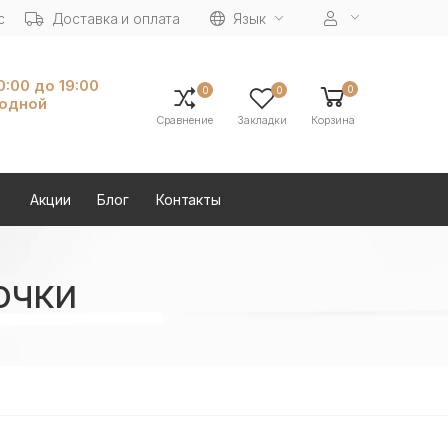
с
Доставка и оплата
Язык
10:00 до 19:00
0
0
0
ходной
Сравнение
Закладки
Корзина
Акции
Блог
Контакты
очки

+++

## PROBLEM DESCRIPTION:
Give the data again exactly as it stands, apart from the pictures.

## EXPECTED ANSWER:
с
Доставка и оплата
Язык
10:00 до 19:00
0
0
0
ходной
Сравнение
Закладки
Корзина
Акции
Блог
Контакты
очки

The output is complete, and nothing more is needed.